If you want the tests such as the ones Obama received as part of your annual physical, first consider this: Health groups, such as the U.S. Preventive Services Task Force, don't recommend them for routine use in otherwise healthy people.
But if you still want them, you can get them for a price. Facilities such as the Cooper Clinic, Scripps Health in San Diego, and the Cleveland Clinic offer "executive physicals" for $2,000 to $3,000 depending on the extent of the exam.
All three clinics offer the coronary artery scan Obama received, plus many other tests. Here's a list of five tests offered in "executive physicals," with the pros and cons of each test. Depending on the clinic, some of these tests are included in the set price, while others can cost up to several hundred dollars extra.
What it is: A CT scan. This test provides a detailed picture of your colon.
Pros and cons: There's no need to insert a scope into the rectum, so you don't have to be sedated. If doctors do find a polyp, you'll have to have a separate procedure to have it removed. The scan exposes you to radiation, and repeated scans over time can increase your risk of cancer.
What it is: This scan checks for calcium in the walls of the arteries that supply your heart with blood. Calcium in the artery walls could mean you have clogged arteries, a leading cause of heart attacks.
Pros and cons: The test is noninvasive, and some doctors believe that when combined with other health information, your calcium "score" can help determine your risk of having a heart attack. The test exposes you to radiation.
3. Chest X-ray
What it is: A chest x-ray reveals several conditions, including fluid in your lungs enlargement of your heart, pneumonia, emphysema and cancer.
Pros and cons: While it can reveal the presence of these conditions, chest X-rays expose you to radiation, albeit at very low doses. Also, an X-ray may yield a "false positive," meaning that it may show something is wrong when in reality you're fine. You'll have to undergo additional testing, which may cause you extra costs and unnecessary worry while you await the results.
4. Stress Test
What it is: Doctors monitor your heart rhythm, blood pressure, and breathing while you walk on a treadmill or ride a stationary bike.

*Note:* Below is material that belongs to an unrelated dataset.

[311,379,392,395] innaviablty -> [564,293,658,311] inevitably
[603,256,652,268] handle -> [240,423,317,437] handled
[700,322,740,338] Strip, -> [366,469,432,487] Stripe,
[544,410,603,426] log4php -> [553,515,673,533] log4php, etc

Pros and cons: If you're having problems such as shortness of breath or a racing heartbeat, a stress test can help determine whether they're related to a heart problem. Complications, such as dizziness and fainting, are rare.
What it is: These scans take pictures of the whole body in "slices," giving doctors a detailed look inside the body.
Pros and cons: The scan can look for signs of certain problems, such as heart disease and cancer. You're exposed to radiation, and if something abnormal is found, you might need further testing, which would carry additional risks -- and the end result might be that the full body scan was in error and nothing was wrong in the first place.
CNN's John Bonifield contributed to this report.